To break through this barrier, this project will leverage newly available computational tools to undertake a systematic exploration of the bio-inspired model class by using a high-throughput approach in which millions of candidate models are generated and screened for desirable object recognition properties (Objective 1). To drive this systematic search, the project will create and employ a suite of benchmark vision tasks and performance "report cards" that operationally define what constitutes a good visual image representation for object recognition (Objective 2). The highest performing visual representations harvested from these ongoing high-throughput searches will be used: for applications in other machine vision domains, to generate new experimental predictions, and to determine the underlying computing motifs that enable this high performance (Objective 3). Preliminary results show that this approach already yields algorithms that exceed state-of-the-art performance in object recognition tasks and generalize to other visual tasks.
As the scale of available computational power continues to expand, this approach holds great potential to rapidly accelerate progress in computer vision, neuroscience, and cognitive science: it will create a large-scale "laboratory" for testing neuroscience ideas within the domain of computer vision; it will generate new, testable computational hypotheses to guide neuroscience experiments; it will produce a new kind of multidimensional image challenge suite that will be a rallying point for computer models, neuronal population studies, and behavioral investigations; and it could unleash a host of new applications.

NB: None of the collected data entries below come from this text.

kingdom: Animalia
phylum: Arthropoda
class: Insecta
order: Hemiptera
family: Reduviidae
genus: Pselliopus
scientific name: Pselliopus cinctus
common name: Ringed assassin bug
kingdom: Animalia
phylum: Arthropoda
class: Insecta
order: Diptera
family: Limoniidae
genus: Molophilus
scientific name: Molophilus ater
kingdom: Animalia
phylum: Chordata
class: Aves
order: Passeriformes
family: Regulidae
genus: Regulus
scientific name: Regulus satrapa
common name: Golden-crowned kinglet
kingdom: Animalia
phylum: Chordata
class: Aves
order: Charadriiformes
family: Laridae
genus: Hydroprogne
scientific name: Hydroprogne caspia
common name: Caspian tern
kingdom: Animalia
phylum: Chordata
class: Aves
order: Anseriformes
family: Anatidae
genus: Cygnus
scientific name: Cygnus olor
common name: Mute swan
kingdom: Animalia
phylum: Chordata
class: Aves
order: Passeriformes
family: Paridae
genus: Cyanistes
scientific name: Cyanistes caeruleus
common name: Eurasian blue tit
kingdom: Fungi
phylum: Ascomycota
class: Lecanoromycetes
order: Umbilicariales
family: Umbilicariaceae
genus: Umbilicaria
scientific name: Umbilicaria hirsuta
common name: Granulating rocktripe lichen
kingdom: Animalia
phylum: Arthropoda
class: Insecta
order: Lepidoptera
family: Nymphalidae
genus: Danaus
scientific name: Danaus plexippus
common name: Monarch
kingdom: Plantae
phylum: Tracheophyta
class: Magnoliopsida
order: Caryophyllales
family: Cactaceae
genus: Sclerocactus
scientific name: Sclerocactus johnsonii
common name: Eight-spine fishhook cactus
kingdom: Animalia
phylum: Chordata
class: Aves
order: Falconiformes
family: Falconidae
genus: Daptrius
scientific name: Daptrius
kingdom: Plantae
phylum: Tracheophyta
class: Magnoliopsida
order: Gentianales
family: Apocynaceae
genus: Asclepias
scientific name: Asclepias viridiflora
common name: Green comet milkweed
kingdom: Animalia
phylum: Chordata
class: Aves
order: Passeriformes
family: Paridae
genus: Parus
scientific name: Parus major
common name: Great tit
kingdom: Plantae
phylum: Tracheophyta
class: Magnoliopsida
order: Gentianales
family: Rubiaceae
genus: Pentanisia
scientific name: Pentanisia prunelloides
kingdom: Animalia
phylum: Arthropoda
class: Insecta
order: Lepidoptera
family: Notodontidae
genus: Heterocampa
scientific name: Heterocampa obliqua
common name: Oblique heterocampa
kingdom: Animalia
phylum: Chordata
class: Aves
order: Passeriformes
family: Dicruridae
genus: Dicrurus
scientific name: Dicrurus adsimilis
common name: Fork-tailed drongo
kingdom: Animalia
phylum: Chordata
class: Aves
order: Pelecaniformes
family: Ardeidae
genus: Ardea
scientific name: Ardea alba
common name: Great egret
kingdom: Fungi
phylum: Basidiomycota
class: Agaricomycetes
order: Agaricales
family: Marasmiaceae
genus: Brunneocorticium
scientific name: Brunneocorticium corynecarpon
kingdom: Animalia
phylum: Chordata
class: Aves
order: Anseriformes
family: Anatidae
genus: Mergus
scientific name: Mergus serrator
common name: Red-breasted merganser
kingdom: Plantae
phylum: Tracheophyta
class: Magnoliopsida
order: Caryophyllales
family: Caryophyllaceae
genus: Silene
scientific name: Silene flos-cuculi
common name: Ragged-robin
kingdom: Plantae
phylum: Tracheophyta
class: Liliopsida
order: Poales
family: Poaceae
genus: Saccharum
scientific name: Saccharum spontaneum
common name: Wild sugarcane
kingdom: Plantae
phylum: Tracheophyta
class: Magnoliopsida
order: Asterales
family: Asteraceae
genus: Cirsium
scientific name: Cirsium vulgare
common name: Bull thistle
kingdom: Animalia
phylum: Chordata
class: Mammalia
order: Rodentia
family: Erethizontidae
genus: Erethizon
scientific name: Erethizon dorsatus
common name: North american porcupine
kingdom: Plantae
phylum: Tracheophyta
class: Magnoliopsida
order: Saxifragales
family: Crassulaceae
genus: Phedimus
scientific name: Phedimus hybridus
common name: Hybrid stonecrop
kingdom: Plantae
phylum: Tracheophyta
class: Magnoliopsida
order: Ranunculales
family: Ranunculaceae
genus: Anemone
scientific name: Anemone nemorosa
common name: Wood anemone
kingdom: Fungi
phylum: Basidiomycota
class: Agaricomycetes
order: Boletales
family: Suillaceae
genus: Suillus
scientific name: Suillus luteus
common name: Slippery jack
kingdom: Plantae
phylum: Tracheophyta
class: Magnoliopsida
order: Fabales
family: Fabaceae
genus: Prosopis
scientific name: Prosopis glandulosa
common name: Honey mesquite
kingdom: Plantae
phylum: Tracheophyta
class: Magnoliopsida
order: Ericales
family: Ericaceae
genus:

While humans are able to interpret complex visual scenes with great accuracy and speed, we do not yet know how to replicate these abilities in machines. Biologically-inspired vision algorithms seek to emulate what is known about the computational architecture of the brain in order to build better computer vision systems that can perform a variety of visual tasks, ranging from recognizing faces and objects, to identifying actions being performed in a video. The purpose of this project was to develop new algorithms for building better biologically-inspired vision algorithms. While we have learned much about the brain and its inner working in recent years, we still do not know enough to precisely guide how we build brain-inspired algorithms. Thus, in many cases, while researchers have clues about the broad-strokes that are likely to be important in these algorithms, the details are unclear. As a result, for any given set of ideas about how such systems should work, there is not just one algorithm, but instead a large family of possible algorithms. In this project, we leveraged recent advances in high performance computing to build tools for more effectively exploring the space of possible biologically-inspired algorithms. The outcomes from this project were threefold: First, we developed infrastructure for constructing and evaluating biologically-inspired models using high-performance computing clusters. This work has also resulted in new methods for optimizing software code, which are broadly applicable even beyond computer vision. Second, we developed a greater understanding of what aspects of biologically-inspired vision systems are most important to achieving good visual recognition performance, and what constitutes a good protocol for evaluating its true promise. In addition to guiding our development of biologically-inspired models towards better and better systems, this work holds the promise to ultimately feed-back to neuroscience, by providing insights about what properties found in effective artificial systems might also be found in the brain. Third, we used these new tools to build promising new solutions to key practical application areas in computer vision, including face recognition and activity recognition, demonstrating powerful commercial potential, and broader impact beyond academic research.